I am importing the datetime library in my python program and am taking the duration of multiple events. Below is my code for that:
d1 = datetime.datetime.strptime(starttime, '%Y-%m-%d:%H:%M:%S')
d2 = datetime.datetime.strptime(endtime, '%Y-%m-%d:%H:%M:%S')
duration = d2 - d1
print str(duration)
Now I have a value in the variable "duration". The output of this will be:
0:00:15
0:00:15
0:00:15
0:00:15
0:00:15
0:00:05
0:00:05
0:00:05
0:00:05
0:00:05
0:00:10
0:00:10
0:00:10
0:00:10
0:45:22
I want to take the standard deviation of all the durations and determine if there is an anomaly. For example, the 00:45:22 is an anomaly and I want to detect that. I could do this if I knew what format datetime was in, but it doesn't appear to be digits or anything..I was thinking about splitting the values up from : and using all the values in between, but there might be a better way.
Ideas?
You have datetime.timedelta() objects. These have .microseconds, .seconds and .days attributes, all 3 integers. The str() string representation represents those as [D day[s], ][H]H:MM:SS[.UUUUUU] as needed to fit all values present.

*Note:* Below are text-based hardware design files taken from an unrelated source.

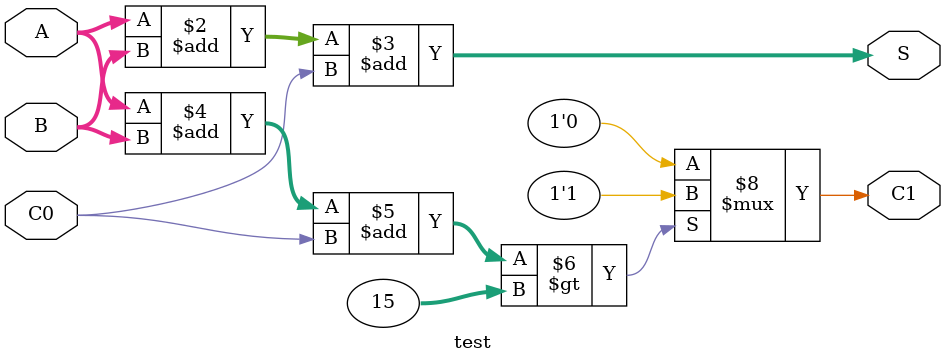
<source format=v>
`timescale 1ns / 1ps
module test(
    C0, A,B,C1,S
    );
	
	
	 input C0;
    input [3:0] A;
    input [3:0] B;
	 output [3:0] S;
	 output C1;
	 reg[3:0] S;
	 reg C1;
	
	 always @(A or B or C0)
	 begin
			S = A + B + C0;
			if(A + B + C0 > 15)
				C1 = 1;
			else
				C1 = 0;
	 end


endmodule
</source>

You can use simple arithmetic on these objects. Summing and division work as expected, for example:
>>> (timedelta(seconds=100) + timedelta(seconds=200)) / 2
datetime.timedelta(0, 150)
Unfortunately, you cannot multiply two timedeltas and calculating a standard deviation thus becomes tricky (no squaring of offsets).
Instead, I'd use the .total_seconds() method, to give you a floating point value that is calculated from the days, seconds and microseconds values, then use those values to calculate a standard deviation.